Et que je nomme un nom plus connu de tous : Charles AZNAVOUR !
C’est ce qu’a fait Vincent DELAHAYE, et en donnant le nom d’Aimé CESAIRE au jardin d’à côté, le nom de Nelson MANDELA à une place dans le quartier Atlantis et le nom de Lounes MATOUB à un rond-point à Vilaine.
C’est cela respecter toutes les identités qui font la ville, c’est cela l’égalité Républicaine !
Monsieur le Maire, Antoine de SAINT-EXUPERY, le père du petit Prince, celui qui écrivait : « Si tu es différend de moi, loin de me léser, tu m’enrichis », et Edouard GLISSANT, le père du Tout Monde, qui pose la question : « Comment s’ouvrir à l’autre sans se fermer à soi-même » nous montrent le bon chemin.
La France est riche de sa diversité culturelle,
Mesdames et Messieurs, j’arrive au terme de mon propos, ne croyez pas que nous sommes esclaves de l’esclavage, non, pas du tout. Comme Frantz FANON, « Nous ne sommes pas esclaves de l’esclavage », nous accomplissons ce devoir de mémoire par respect pour les combattants de la liberté grâce à qui nous avons la liberté d’être-là aujourd’hui et pour lutter contre l’oubli.

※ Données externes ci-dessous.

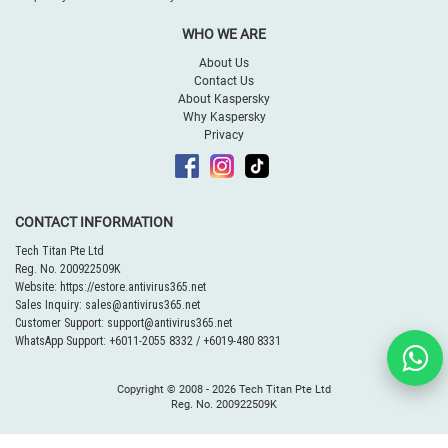
WHO WE ARE
About Us
Contact Us
About Kaspersky
Why Kaspersky
Privacy
CONTACT INFORMATION
Tech Titan Pte Ltd
Reg. No. 200922509K
Website:
https://estore.antivirus365.net
Sales Inquiry:
sales@antivirus365.net
Customer Support:
support@antivirus365.net
WhatsApp Support:
+6011-2055 8332
/
+6019-480 8331
Copyright © 2008 -
2026 Tech Titan Pte Ltd
Reg. No. 200922509K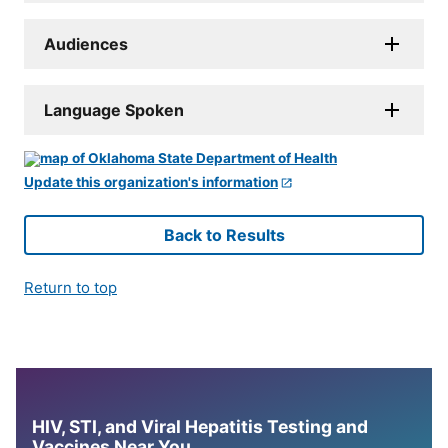
Audiences
Language Spoken
Update this organization's information
Back to Results
Return to top
HIV, STI, and Viral Hepatitis Testing and
Vaccines Near You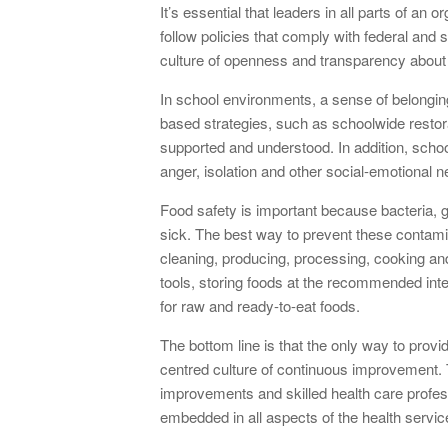
It’s essential that leaders in all parts of an
follow policies that comply with federal and 
culture of openness and transparency about 
In school environments, a sense of belongin
based strategies, such as schoolwide restor
supported and understood. In addition, school
anger, isolation and other social-emotional n
Food safety is important because bacteria
sick. The best way to prevent these contami
cleaning, producing, processing, cooking and
tools, storing foods at the recommended int
for raw and ready-to-eat foods.
The bottom line is that the only way to provid
centred culture of continuous improvement. Th
improvements and skilled health care profess
embedded in all aspects of the health servic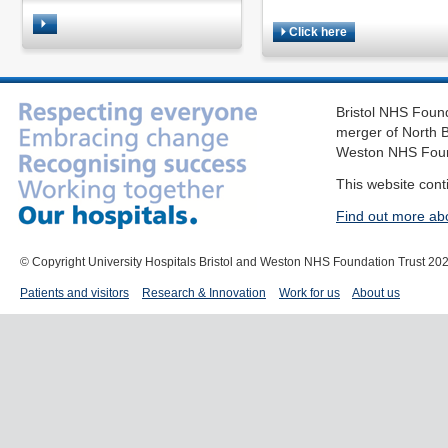
Click here
Bristol NHS Found
merger of North B
Weston NHS Foun
This website cont
Find out more ab
© Copyright University Hospitals Bristol and Weston NHS Foundation Trust 20
Patients and visitors
Research & Innovation
Work for us
About us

Connaître son histoire, pour mieux préparer l’avenir. La France est la mère d’Alexandre DUMAS, le père des trois Mousquetaires, l’auteur le plus lu dans le monde ; la mère de Gaston Monnerville, ancien Président du Sénat ; la mère d’Aimé Césaire, le père de la Négritude ; de Maryse Condé, Prix Nobel alternatif de littérature. Toutes ces personnalités ne ressemblent en rien à des prêcheurs de haine et sont des adeptes de l’universalisme républicain.

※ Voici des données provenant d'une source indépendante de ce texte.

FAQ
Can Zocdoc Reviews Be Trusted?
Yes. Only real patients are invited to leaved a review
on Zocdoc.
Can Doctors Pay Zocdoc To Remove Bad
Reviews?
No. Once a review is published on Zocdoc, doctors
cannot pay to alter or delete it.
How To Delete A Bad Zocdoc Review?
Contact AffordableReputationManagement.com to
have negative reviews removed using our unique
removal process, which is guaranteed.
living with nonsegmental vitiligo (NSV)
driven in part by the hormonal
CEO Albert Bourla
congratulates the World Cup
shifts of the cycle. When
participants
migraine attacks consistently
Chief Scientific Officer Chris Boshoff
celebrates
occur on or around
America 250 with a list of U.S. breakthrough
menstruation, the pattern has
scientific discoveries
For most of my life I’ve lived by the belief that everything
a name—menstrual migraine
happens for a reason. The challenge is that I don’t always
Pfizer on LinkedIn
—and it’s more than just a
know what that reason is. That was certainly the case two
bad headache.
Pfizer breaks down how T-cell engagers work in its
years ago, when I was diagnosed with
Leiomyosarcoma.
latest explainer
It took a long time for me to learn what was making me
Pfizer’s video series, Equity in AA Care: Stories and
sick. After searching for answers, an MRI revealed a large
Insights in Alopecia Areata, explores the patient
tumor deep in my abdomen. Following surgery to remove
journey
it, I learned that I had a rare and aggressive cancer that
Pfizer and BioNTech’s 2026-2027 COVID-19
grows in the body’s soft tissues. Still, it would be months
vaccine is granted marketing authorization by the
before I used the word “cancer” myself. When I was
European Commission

Oui, Mesdames et Messieurs, Citoyens, Citoyennes, c’est à nous qu’il appartient de dire quelle société nous voulons laisser à nos enfants, quel modèle républicain fera qu’il n’y aura plus de jeunes tentés par des gestes d’intolérance dans notre France et que tous nos enfants auront envie de chanter la « Marseillaise ».